> [INSTRUCTIONS TO FOLLOW] Your reply should hold the line containing "middle tip: (809, 1082)" and every later line of the records, reproduced exactly, and no other lines.

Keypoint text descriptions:
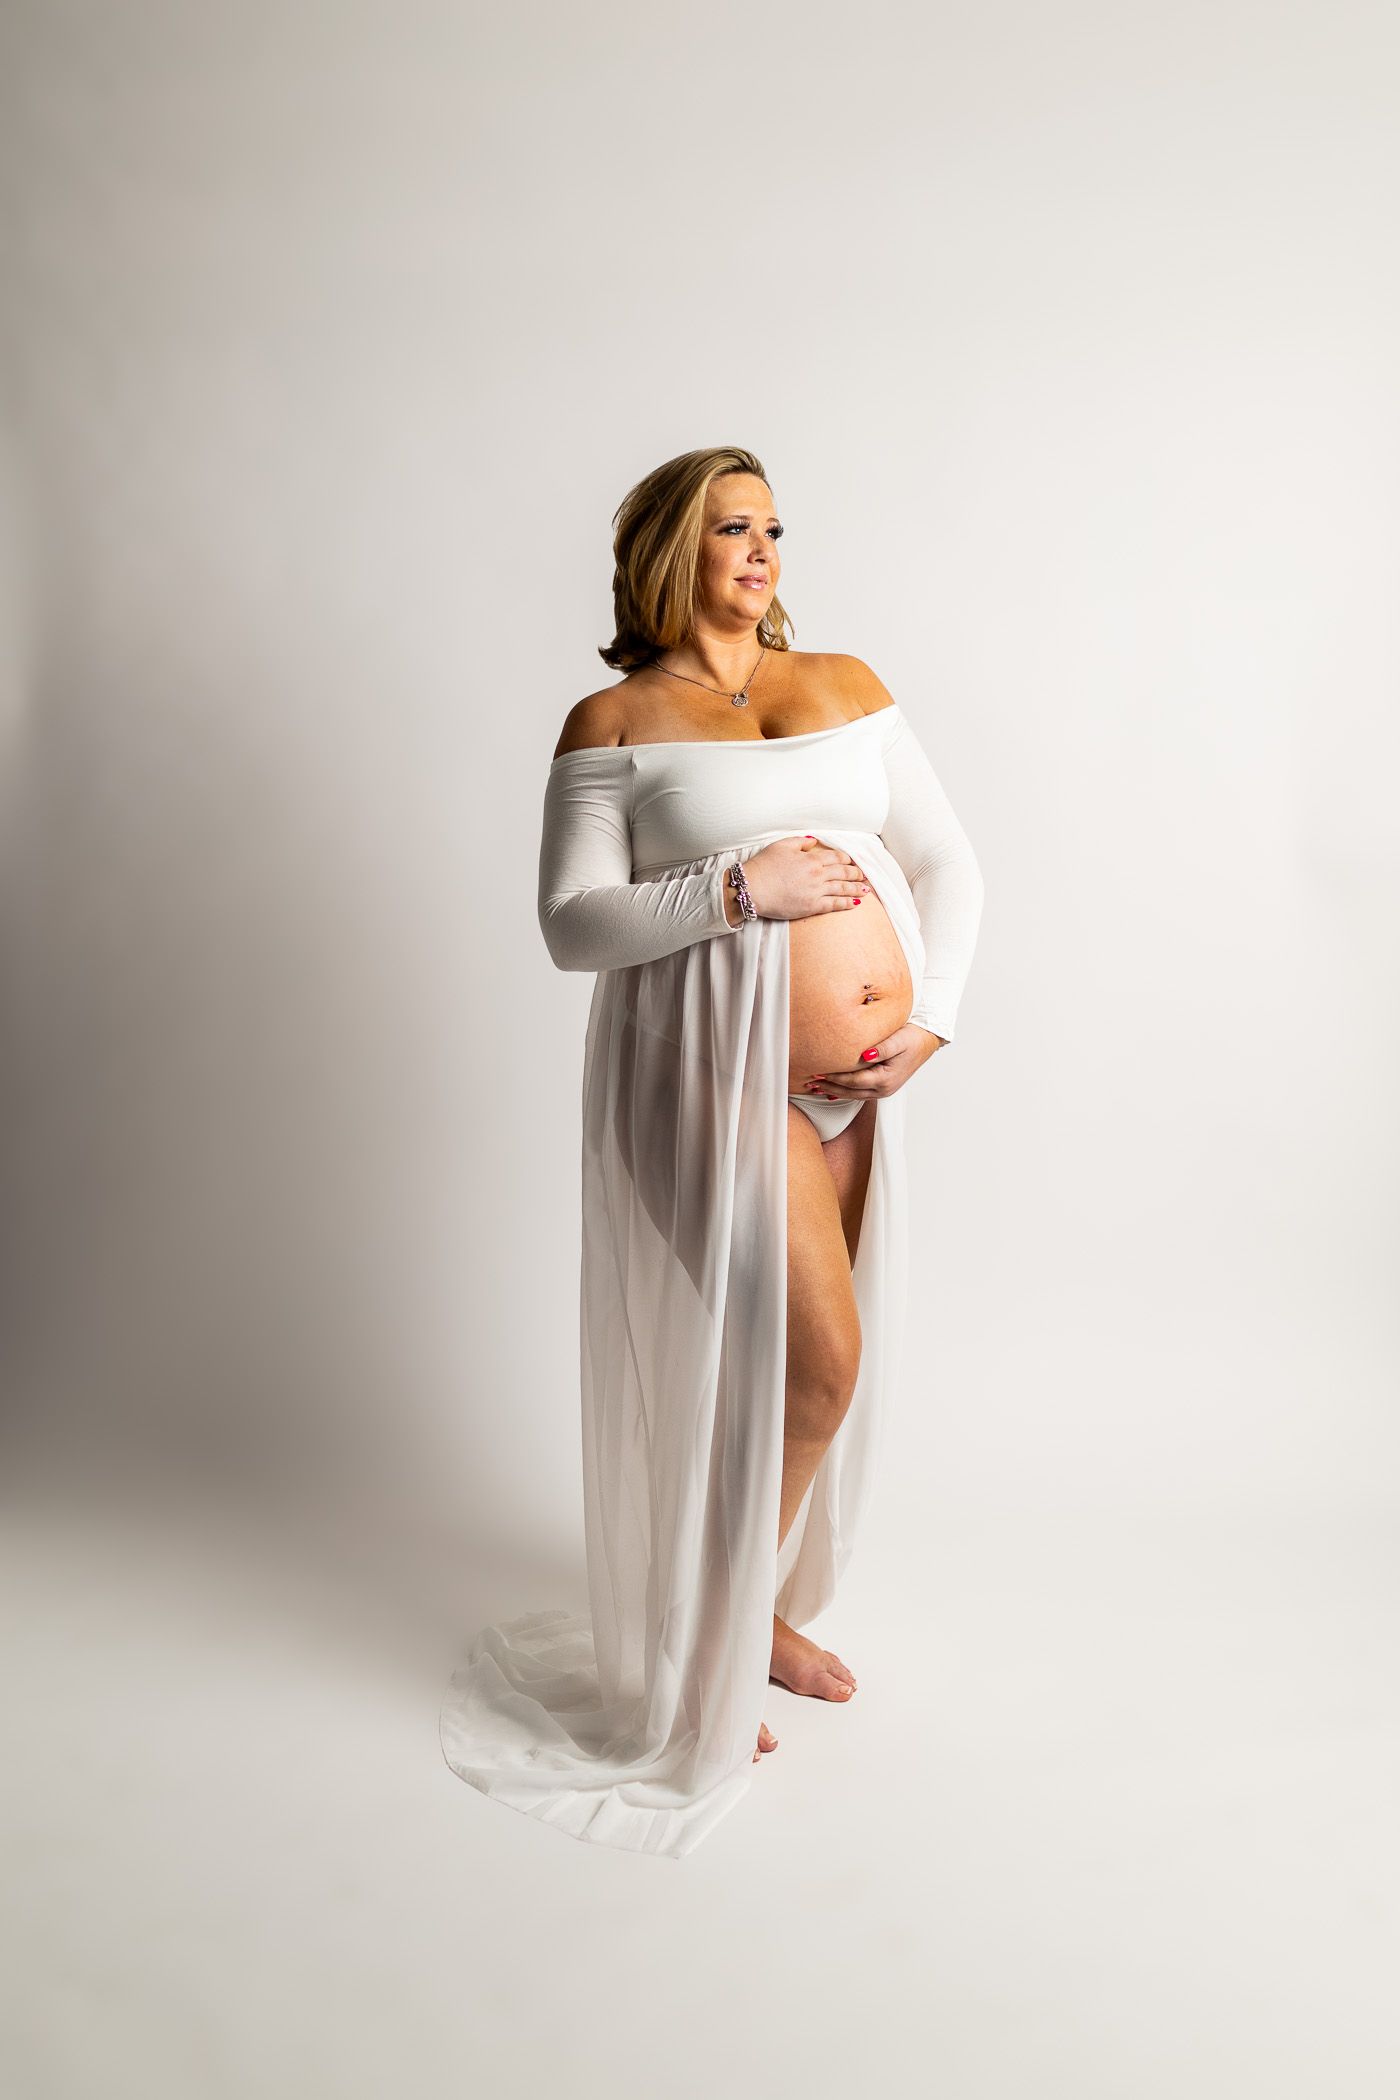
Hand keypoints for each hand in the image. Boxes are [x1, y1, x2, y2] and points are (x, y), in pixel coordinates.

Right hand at [740, 835, 870, 920]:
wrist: (753, 888)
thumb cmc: (763, 866)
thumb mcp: (781, 846)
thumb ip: (800, 842)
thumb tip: (814, 842)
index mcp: (811, 858)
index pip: (835, 857)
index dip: (846, 859)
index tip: (852, 861)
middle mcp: (817, 874)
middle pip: (843, 872)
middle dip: (856, 873)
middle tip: (864, 875)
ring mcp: (816, 891)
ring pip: (842, 888)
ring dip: (857, 888)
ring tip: (867, 889)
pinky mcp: (811, 906)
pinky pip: (834, 904)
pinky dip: (846, 903)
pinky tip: (855, 903)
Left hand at [803, 1022, 944, 1104]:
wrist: (926, 1041)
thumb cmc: (912, 1038)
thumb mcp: (899, 1040)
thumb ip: (882, 1048)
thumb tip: (865, 1055)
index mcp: (885, 1079)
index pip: (853, 1080)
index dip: (834, 1077)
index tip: (817, 1071)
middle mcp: (883, 1089)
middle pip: (850, 1091)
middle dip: (829, 1086)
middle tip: (809, 1082)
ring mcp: (883, 1090)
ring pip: (853, 1094)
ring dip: (834, 1091)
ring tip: (815, 1087)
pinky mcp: (883, 1086)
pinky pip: (859, 1093)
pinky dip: (844, 1092)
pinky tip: (832, 1091)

> [SOLUTION FOR THIS EXERCISE]
middle tip: (809, 1082)
ring mcp: (883, 1090)
ring pip: (853, 1094)
ring dip: (834, 1091)
ring tip: (815, 1087)
pinky mcp: (883, 1086)
pinky pip: (859, 1093)
pinky dip: (844, 1092)
pinky tip: (832, 1091)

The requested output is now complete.